→ **Assignment**:
When you write out the listing below, keep each word exactly as it stands and drop the pictures.
Data in this exercise: Begin
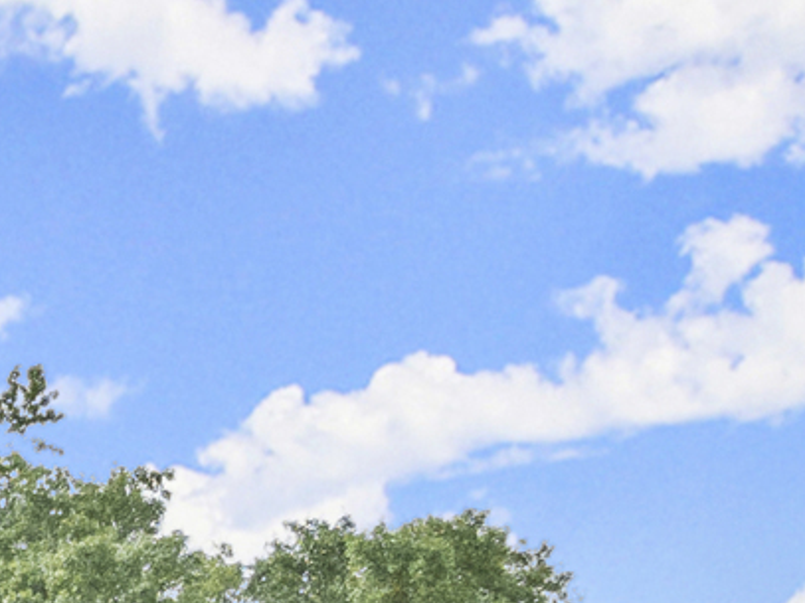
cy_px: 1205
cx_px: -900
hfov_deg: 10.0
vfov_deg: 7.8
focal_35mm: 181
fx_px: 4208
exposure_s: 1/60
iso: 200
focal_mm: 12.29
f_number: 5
Data in this exercise: End
→ **Finished exercise**:
cy_px: 1205
cx_px: -900
hfov_deg: 10.0
vfov_deg: 7.8
focal_35mm: 181
fx_px: 4208
exposure_s: 1/60
iso: 200
focal_mm: 12.29
f_number: 5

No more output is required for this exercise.